Naturally you may begin to think about not needing to worry about replacing the HVAC system, or promotions, or raises, or any other number of issues that you believe won't be yours to deal with - it will be the buyer's issues to handle.

But you must resist those thoughts at all costs and run the bank as if the potential sale of the bank is not taking place.

What if you delayed the decisions on issues like the ones presented above and the sale never took place? Nobody would have any knowledge of why you decided to delay those decisions. You wouldn't be able to defend your actions.

 

What if word got out that you were considering a sale?

 

Employees may begin looking to leave and customers as well. All damaging value and your shareholders and your board may think they need to make a change in leadership.

 

2. From the LOI to the signing of the Definitive Agreement

You’ve signed a non-binding LOI and it looks like you have a deal.

At this point the deal is just a framework of terms and conditions along with a price that both parties have agreed to – in principle.

At this point in the process, the level of due diligence is ramped up to the highest level.

Until the due diligence process is final and the details of all the terms and conditions are thoroughly reviewed and agreed to, it is critical that word still not get out about the deal.

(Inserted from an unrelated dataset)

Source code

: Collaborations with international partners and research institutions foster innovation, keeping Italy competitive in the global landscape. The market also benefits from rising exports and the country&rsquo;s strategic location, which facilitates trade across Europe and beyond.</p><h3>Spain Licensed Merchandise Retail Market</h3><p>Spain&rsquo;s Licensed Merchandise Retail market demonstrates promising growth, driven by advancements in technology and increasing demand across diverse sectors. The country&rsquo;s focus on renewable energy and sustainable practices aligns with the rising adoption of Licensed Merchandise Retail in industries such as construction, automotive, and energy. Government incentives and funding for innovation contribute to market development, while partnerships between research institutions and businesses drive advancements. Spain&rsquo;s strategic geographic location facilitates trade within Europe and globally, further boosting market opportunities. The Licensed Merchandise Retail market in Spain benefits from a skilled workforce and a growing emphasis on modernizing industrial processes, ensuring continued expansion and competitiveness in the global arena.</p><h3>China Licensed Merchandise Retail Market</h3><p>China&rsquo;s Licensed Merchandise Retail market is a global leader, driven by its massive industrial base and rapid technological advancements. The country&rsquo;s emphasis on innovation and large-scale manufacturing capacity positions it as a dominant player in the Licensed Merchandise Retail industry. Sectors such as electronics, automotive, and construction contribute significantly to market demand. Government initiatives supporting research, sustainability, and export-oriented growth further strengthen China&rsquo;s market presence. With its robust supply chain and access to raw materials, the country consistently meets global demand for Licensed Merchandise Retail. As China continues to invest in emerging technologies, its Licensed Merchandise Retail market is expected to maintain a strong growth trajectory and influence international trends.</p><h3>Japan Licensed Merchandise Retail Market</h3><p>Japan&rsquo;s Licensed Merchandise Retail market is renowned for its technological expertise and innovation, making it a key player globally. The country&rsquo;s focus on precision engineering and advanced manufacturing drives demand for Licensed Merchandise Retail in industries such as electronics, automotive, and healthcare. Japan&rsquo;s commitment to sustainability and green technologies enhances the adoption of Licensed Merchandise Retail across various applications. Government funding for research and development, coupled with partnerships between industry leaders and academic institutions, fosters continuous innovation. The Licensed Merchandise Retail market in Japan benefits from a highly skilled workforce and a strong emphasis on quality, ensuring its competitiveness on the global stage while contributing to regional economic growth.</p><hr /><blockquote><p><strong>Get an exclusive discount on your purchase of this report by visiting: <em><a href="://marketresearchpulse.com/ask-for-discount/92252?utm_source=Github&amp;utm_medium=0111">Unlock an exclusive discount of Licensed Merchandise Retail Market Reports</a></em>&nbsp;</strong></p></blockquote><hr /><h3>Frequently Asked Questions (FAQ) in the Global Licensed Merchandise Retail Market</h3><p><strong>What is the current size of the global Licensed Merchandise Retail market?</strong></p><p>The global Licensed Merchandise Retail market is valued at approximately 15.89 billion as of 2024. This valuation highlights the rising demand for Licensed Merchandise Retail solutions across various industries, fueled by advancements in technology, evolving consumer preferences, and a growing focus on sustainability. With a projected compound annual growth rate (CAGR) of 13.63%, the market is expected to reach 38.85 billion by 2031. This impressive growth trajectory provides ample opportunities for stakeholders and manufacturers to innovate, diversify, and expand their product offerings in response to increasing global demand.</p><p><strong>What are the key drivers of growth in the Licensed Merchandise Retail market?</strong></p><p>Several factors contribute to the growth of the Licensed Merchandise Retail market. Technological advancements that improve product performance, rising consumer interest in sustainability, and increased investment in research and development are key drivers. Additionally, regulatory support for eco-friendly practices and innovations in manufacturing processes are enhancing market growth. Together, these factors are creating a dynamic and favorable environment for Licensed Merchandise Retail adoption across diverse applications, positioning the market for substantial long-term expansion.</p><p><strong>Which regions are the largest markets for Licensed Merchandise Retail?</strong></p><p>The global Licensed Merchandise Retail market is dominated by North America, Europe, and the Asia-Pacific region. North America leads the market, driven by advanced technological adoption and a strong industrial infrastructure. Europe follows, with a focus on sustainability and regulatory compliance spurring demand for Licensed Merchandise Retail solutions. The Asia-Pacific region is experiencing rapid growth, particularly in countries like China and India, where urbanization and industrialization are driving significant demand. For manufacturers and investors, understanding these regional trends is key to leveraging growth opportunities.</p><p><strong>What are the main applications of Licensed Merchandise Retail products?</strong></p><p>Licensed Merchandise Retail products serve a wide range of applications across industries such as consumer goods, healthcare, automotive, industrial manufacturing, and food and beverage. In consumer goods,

You still need to manage the bank as if the deal may not happen, because there is still a possibility it may not.

 

Time is not your friend.

 

But now, you have a lens in which some of your decision-making will have to pass through, again without anybody’s knowledge internally that there is a deal in the works.

 

What does a lens in which some decision-making must pass through?

 

Like loan approvals. Your deal isn’t done. You are not deferring to the buyer’s management, but you do want to know that the likely buyer is aware of credit that is being extended beyond the limits you are currently in the process of negotiating. Those limits are not final, so it is important that information such as this is shared with the buyer.

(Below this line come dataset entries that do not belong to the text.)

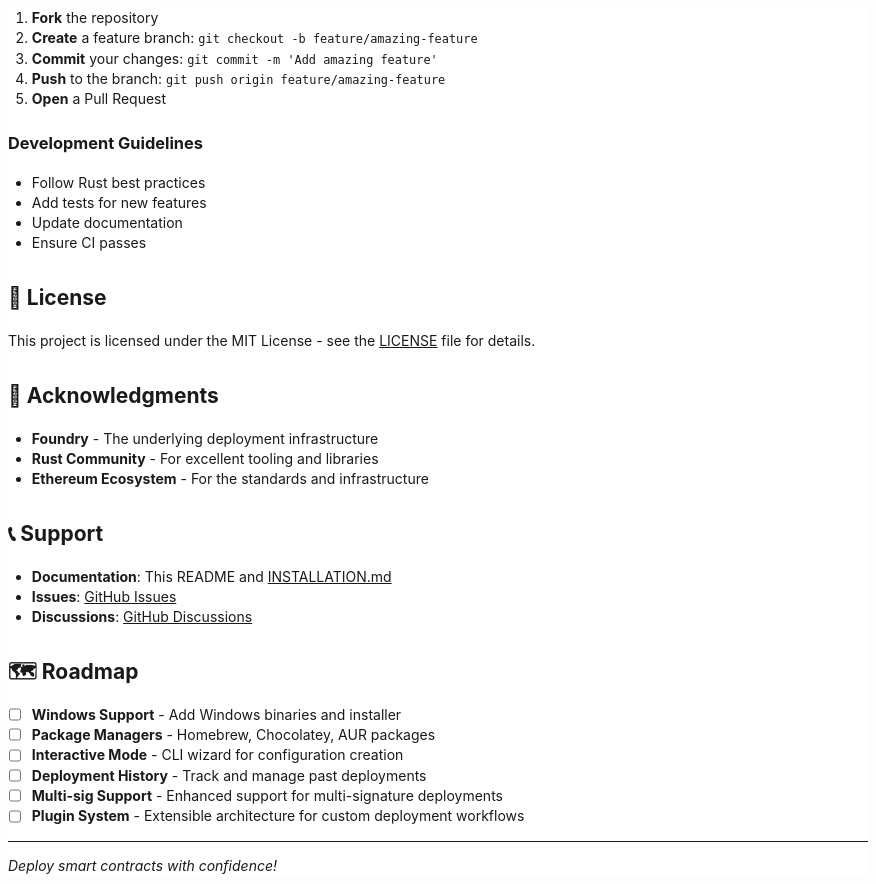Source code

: 1. **Fork** the repository
2. **Create** a feature branch: `git checkout -b feature/amazing-feature`
3. **Commit** your changes: `git commit -m 'Add amazing feature'`
4. **Push** to the branch: `git push origin feature/amazing-feature`
5. **Open** a Pull Request

### **Development Guidelines**
- Follow Rust best practices
- Add tests for new features
- Update documentation
- Ensure CI passes

## 📄 **License**

This project is licensed under the MIT License - see the [LICENSE](LICENSE) file for details.

## 🙏 **Acknowledgments**

- **Foundry** - The underlying deployment infrastructure
- **Rust Community** - For excellent tooling and libraries
- **Ethereum Ecosystem** - For the standards and infrastructure

## 📞 **Support**

- **Documentation**: This README and [INSTALLATION.md](INSTALLATION.md)
- **Issues**: [GitHub Issues](https://github.com/0xdavid7/contract-deployer/issues)
- **Discussions**: [GitHub Discussions](https://github.com/0xdavid7/contract-deployer/discussions)

## 🗺️ **Roadmap**

- [ ] **Windows Support** - Add Windows binaries and installer
- [ ] **Package Managers** - Homebrew, Chocolatey, AUR packages
- [ ] **Interactive Mode** - CLI wizard for configuration creation
- [ ] **Deployment History** - Track and manage past deployments
- [ ] **Multi-sig Support** - Enhanced support for multi-signature deployments
- [ ] **Plugin System** - Extensible architecture for custom deployment workflows

---


*Deploy smart contracts with confidence!*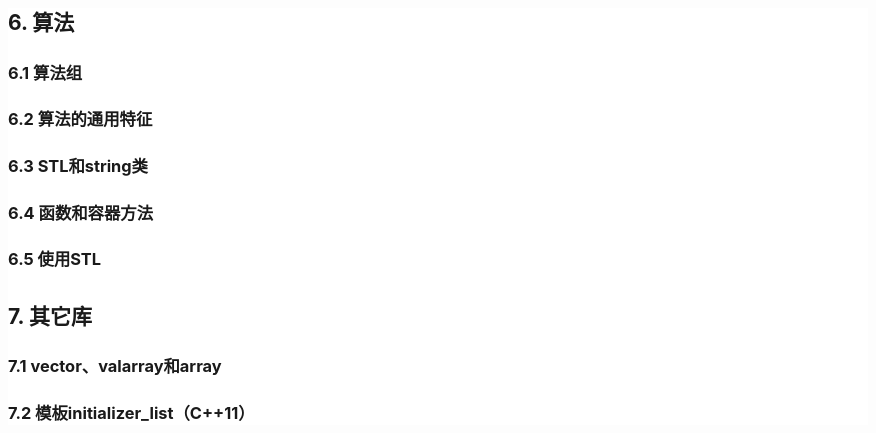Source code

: 
## 6. 算法


### 6.1 算法组


### 6.2 算法的通用特征



### 6.3 STL和string类


### 6.4 函数和容器方法



### 6.5 使用STL


## 7. 其它库


### 7.1 vector、valarray和array



### 7.2 模板initializer_list（C++11）



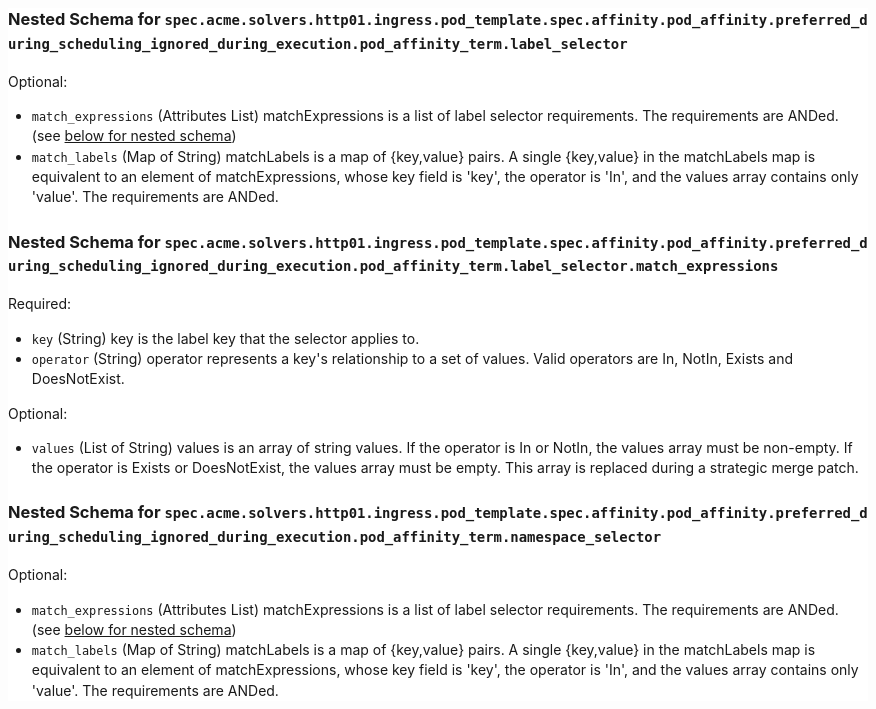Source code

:<a id="nestedatt--spec--acme--solvers--http01--ingress--pod_template--spec--affinity--pod_affinity--preferred_during_scheduling_ignored_during_execution--pod_affinity_term--label_selector"></a>
### Nested Schema for `spec.acme.solvers.http01.ingress.pod_template.spec.affinity.pod_affinity.preferred_during_scheduling_ignored_during_execution.pod_affinity_term.label_selector`

Optional:

- `match_expressions` (Attributes List) matchExpressions is a list of label selector requirements. The requirements are ANDed. (see [below for nested schema](#nestedatt--spec--acme--solvers--http01--ingress--pod_template--spec--affinity--pod_affinity--preferred_during_scheduling_ignored_during_execution--pod_affinity_term--label_selector--match_expressions))
- `match_labels` (Map of String) matchLabels is a map of {key,value} pairs. A single {key,value} in the matchLabels map is equivalent to an element of matchExpressions, whose key field is 'key', the operator is 'In', and the values array contains only 'value'. The requirements are ANDed.

<a id="nestedatt--spec--acme--solvers--http01--ingress--pod_template--spec--affinity--pod_affinity--preferred_during_scheduling_ignored_during_execution--pod_affinity_term--label_selector--match_expressions"></a>
### Nested Schema for `spec.acme.solvers.http01.ingress.pod_template.spec.affinity.pod_affinity.preferred_during_scheduling_ignored_during_execution.pod_affinity_term.label_selector.match_expressions`

Required:

- `key` (String) key is the label key that the selector applies to.
- `operator` (String) operator represents a key's relationship to a set of values. Valid operators are In, NotIn, Exists and DoesNotExist.

Optional:

- `values` (List of String) values is an array of string values. If the operator is In or NotIn, the values array must be non-empty. If the operator is Exists or DoesNotExist, the values array must be empty. This array is replaced during a strategic merge patch.



<a id="nestedatt--spec--acme--solvers--http01--ingress--pod_template--spec--affinity--pod_affinity--preferred_during_scheduling_ignored_during_execution--pod_affinity_term--namespace_selector"></a>
### Nested Schema for `spec.acme.solvers.http01.ingress.pod_template.spec.affinity.pod_affinity.preferred_during_scheduling_ignored_during_execution.pod_affinity_term.namespace_selector`

Optional:

- `match_expressions` (Attributes List) matchExpressions is a list of label selector requirements. The requirements are ANDed. (see [below for nested schema](#nestedatt--spec--acme--solvers--http01--ingress--pod_template--spec--affinity--pod_affinity--preferred_during_scheduling_ignored_during_execution--pod_affinity_term--namespace_selector--match_expressions))
- `match_labels` (Map of String) matchLabels is a map of {key,value} pairs. A single {key,value} in the matchLabels map is equivalent to an element of matchExpressions, whose key field is 'key', the operator is 'In', and the values array contains only 'value'. The requirements are ANDed.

That can mean that your communication of approval, internally, and externally with the customer now has a few new wrinkles you need to work through, all the while not raising suspicions.

 

The same can be said for contract renewals, lease renewals, anything that could be material by the definitions of the definitive agreement that you are working on.

 

Knowledge of this ahead of time allows for you to plan for it.

 

You now have knowledge in advance – you’ve got this.

 

3. From the Definitive Agreement signing announcement through closing

You’ve made it through the process of getting the Definitive Agreement signed, but still have about 90 days prior to closing while you seek shareholder approval and regulatory approval.

 

It is now time to make the deal announcement.

 

You will notice, as soon as you head back to your office following the announcement, that a subtle shift has already taken place.

 

It is normal and to be expected, but it is almost immediate.

 

The shift is that you are no longer viewed by the employees and the customers as the “final word.”

 

Although the closing hasn’t taken place yet, in a de facto way, it has.

 

You will need to navigate this with the same spirit as your announcement comments. Respectful, positive, collaborative, and forward-looking, but with distance as well.

 

The distance is preventative so that a retreat from the position is still workable until the deal is closed.

 

The deal has not closed, and time is not your friend.

 

Keep your eye on the ball and support the team until the deal is closed.

 

Leaders lead.

 

 

There are zero hacks or tricks in this newsletter. Just proven tactics that help you choose the right path for your bank.

 

Your path will:

  • Inform your strategic plan
  • Guide your annual business plan and budget
  • Clarify priorities
  • Define your message so it can be communicated with confidence

 

This is how savvy bankers navigate.

They build smart and valuable banks and choose the best time to sell – serving the needs of the shareholders and the board.

 

I hope you found this short lesson helpful.